Too easy. She’d never trusted easy. Not once in her entire life.

He took maybe five seconds to consider that question. “You.”

The answer was both somehow immeasurably sweet and overwhelming and irritating as hell. “That’s not a real answer.”

“Why not? Besides, you didn’t answer at all.”

She did push at him then, until he released her. She started putting the eggs on the plates she’d already gotten out. Threw the burnt toast on the plates. She shoved his plate at him. “Butter’s in the fridge. Peanut butter or jelly already on the counter.”

Then she sailed over and plopped onto her stool. Meanwhile he still stood on the other side of the counter, plate in hand, staring at her.

She studiously ignored him and ate her eggs. “You should eat. Cold eggs suck.”

“I don’t want some half-assed friends with benefits bullshit,” he said firmly before moving to the stool next to her.

She hated that a wave of relief went through her. Hated that she couldn’t quite get a handle on this or him.

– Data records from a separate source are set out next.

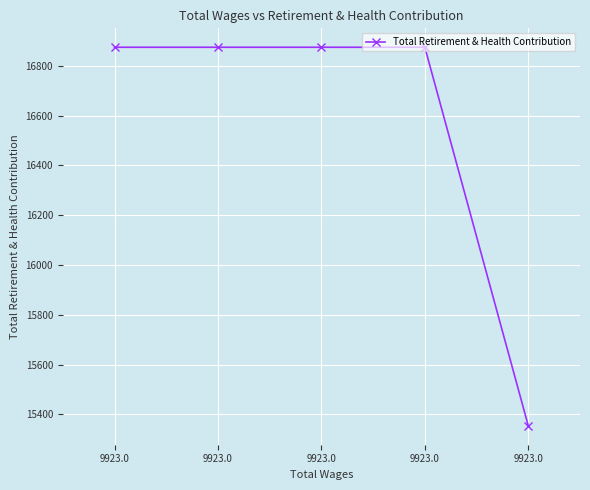

What is the sum of all values?

82854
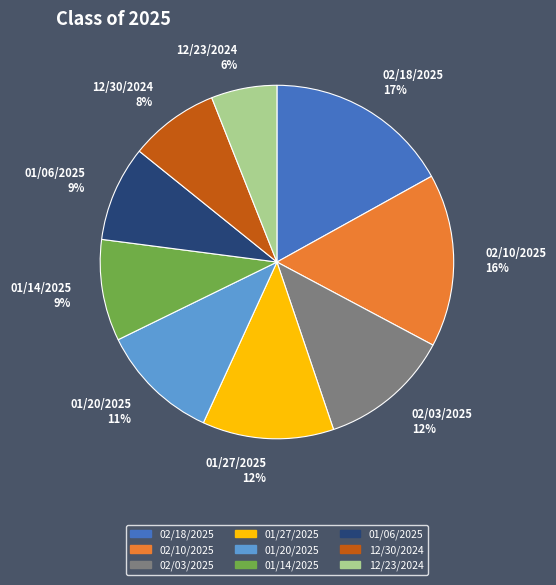

Does 01/14/2025 account for over 50% of the chart?

No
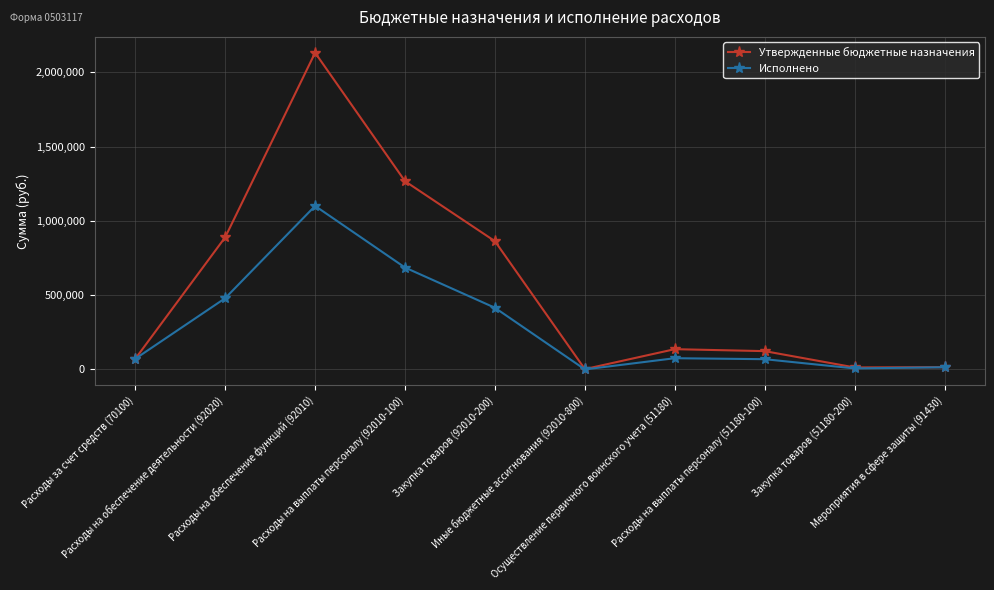

Which series has the largest range (max minus min)?

Утвержденные бюджетные назначения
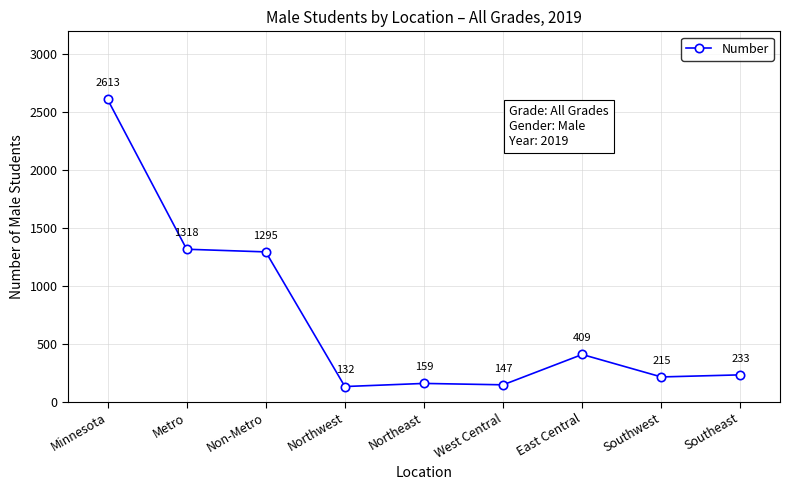

What is the difference between the maximum and minimum values?

2481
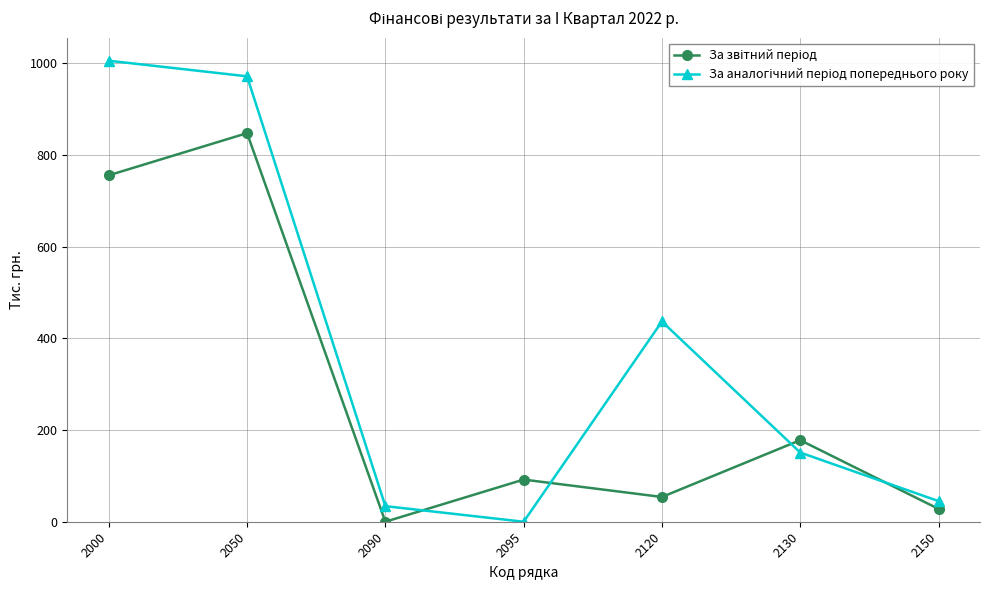

Which category has the highest value across all series?

2000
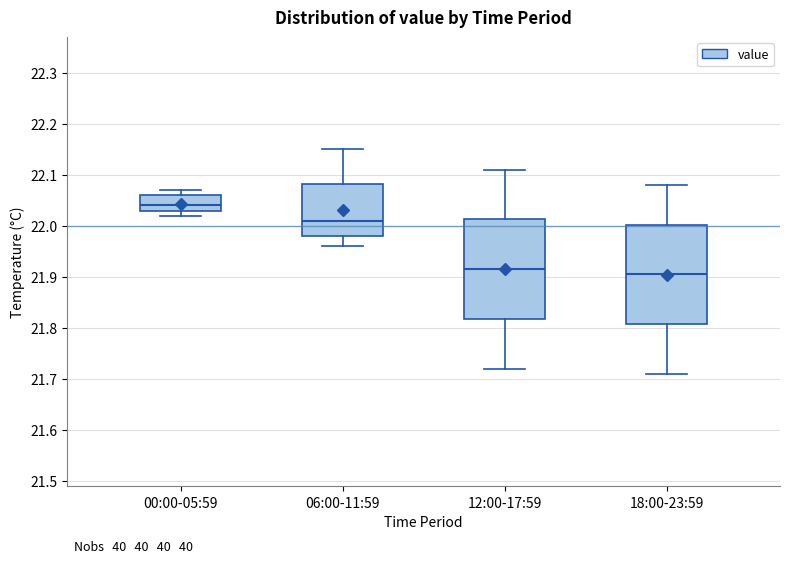

Reading left to right, read every box against the y-axis: the position of its median line, the range the box covers, and the ends of its whiskers. The values are not printed on the chart, so give them approximately, as read against the axis.

00:00-05:59: median 22.04, box 22.03 to 22.06, whiskers 22.02 to 22.07
06:00-11:59: median 22.01, box 21.98 to 22.08, whiskers 21.96 to 22.15
12:00-17:59: median 21.92, box 21.82 to 22.01, whiskers 21.72 to 22.11
18:00-23:59: median 21.91, box 21.81 to 22.00, whiskers 21.71 to 22.08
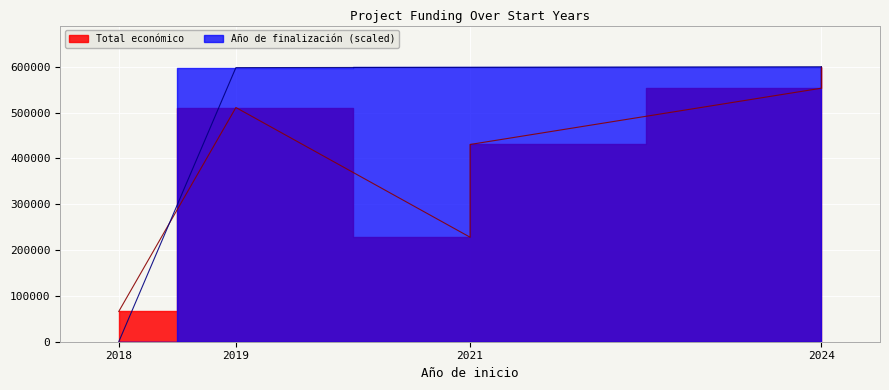

At which category is the sum across all series the highest?

2024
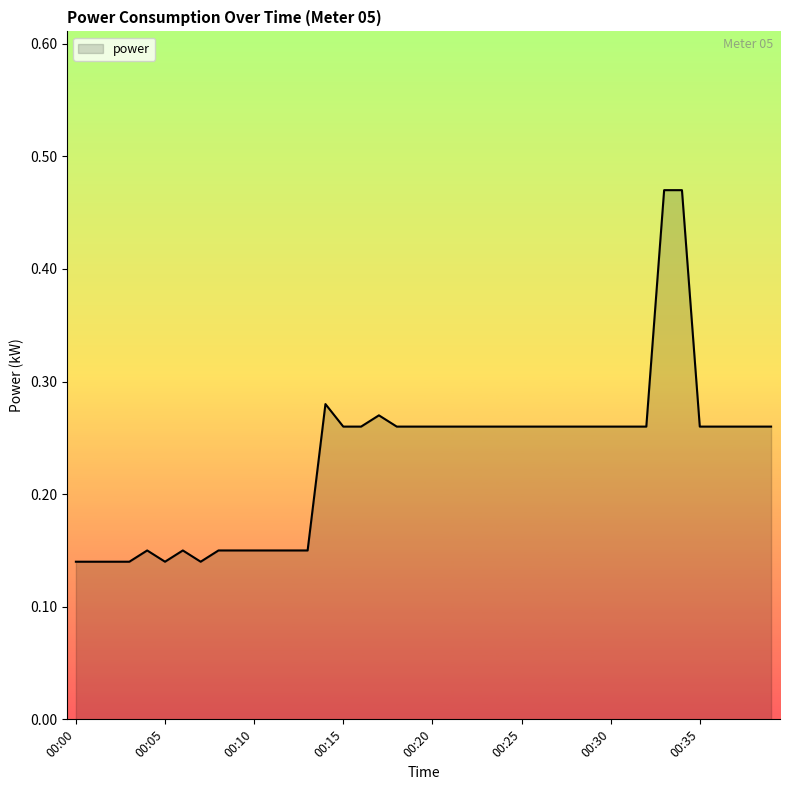

Which label corresponds to the largest value in the chart?

00:33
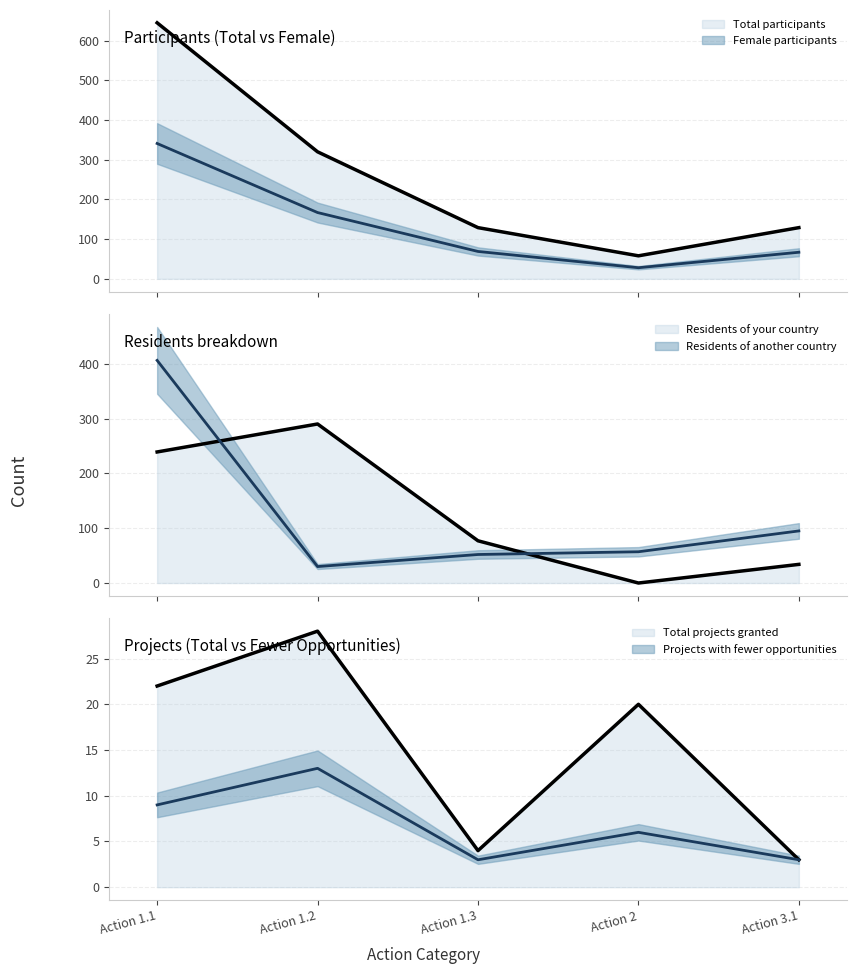

Which series has the largest total across all categories?

Total participants (main)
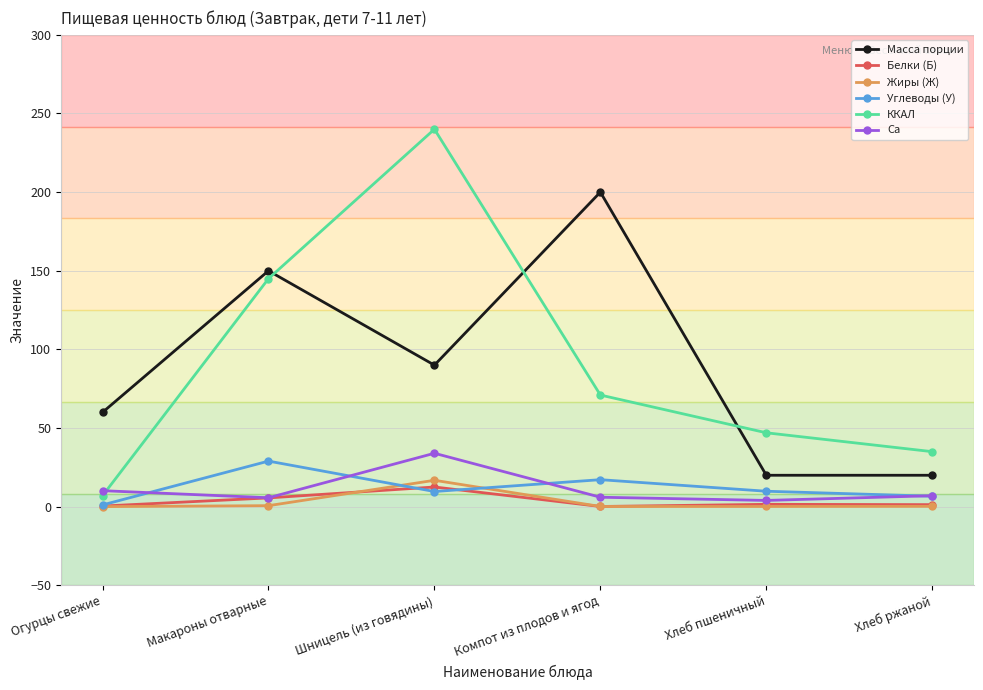

In Ca, how many points are lower than both neighbors (excluding endpoints)?

2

But if he could be honest first, she could be honest last. “Well, good. Neither do I.”

“That so hard to admit?”

She shrugged, took a long sip of her second cup of coffee. “Maybe.”

“So, what are my other options?”

She glared at him. Pushing the point. Pushing her. But the worst part was he had every right to. “This is going to be complicated,” she said, which was a hedge and they both knew it.

But he didn’t balk. “It is. I knew that going in. Didn’t you?”

“Maybe I didn’t think about it with your tongue down my throat. Among other things.”

He laughed. A real, true laugh. And it warmed her in ways that weren’t just complicated, they were dangerous.